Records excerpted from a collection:
--*--

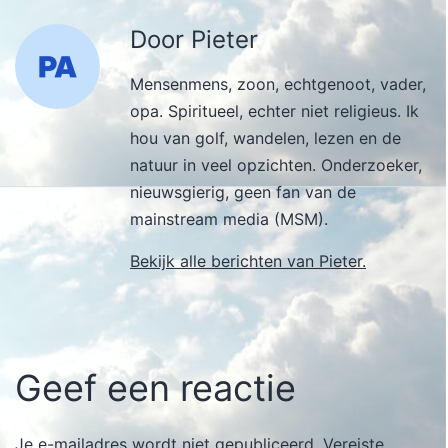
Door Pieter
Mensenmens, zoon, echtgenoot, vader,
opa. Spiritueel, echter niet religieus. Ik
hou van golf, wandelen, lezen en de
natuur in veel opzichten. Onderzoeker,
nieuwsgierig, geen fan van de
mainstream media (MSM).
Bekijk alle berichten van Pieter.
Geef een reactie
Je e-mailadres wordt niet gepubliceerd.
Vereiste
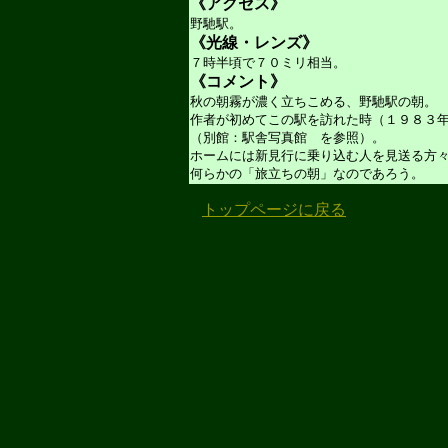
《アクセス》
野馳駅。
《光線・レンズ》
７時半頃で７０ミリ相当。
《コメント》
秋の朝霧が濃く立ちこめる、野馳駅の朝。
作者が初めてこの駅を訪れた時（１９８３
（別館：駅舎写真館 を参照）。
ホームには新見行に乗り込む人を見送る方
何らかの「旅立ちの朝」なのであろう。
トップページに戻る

--*--

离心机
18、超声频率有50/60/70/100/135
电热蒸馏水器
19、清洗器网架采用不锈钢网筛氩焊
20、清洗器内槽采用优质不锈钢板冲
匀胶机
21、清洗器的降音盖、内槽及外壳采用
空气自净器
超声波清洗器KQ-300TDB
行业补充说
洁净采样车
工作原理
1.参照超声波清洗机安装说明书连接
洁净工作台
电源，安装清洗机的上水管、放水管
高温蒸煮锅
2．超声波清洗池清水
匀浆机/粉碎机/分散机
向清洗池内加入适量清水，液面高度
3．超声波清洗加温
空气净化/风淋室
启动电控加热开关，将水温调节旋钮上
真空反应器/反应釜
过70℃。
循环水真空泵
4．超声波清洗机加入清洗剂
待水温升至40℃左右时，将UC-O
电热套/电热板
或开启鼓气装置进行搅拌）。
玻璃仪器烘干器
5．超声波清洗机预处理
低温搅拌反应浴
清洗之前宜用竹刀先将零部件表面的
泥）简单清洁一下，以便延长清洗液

--*--

*Task to carry out*:
Using the entries above, transcribe exactly from the line that has "Door Pieter" through the line that has "秋の朝霧が濃く立ちこめる、野馳駅の朝。". Pictures are dropped.

*Output below*:
Door Pieter
Mensenmens, zoon, echtgenoot, vader,
opa. Spiritueel, echter niet religieus. Ik
hou van golf, wandelen, lezen en de
natuur in veel opzichten. Onderzoeker,
nieuwsgierig, geen fan van de
mainstream media (MSM).
Bekijk alle berichten van Pieter.
Geef een reactie
Je e-mailadres wordt niet gepubliceerd.
Vereiste
《アクセス》
野馳駅。
《光線・レンズ》
７時半頃で７０ミリ相当。
《コメント》
秋の朝霧が濃く立ちこめる、野馳駅の朝。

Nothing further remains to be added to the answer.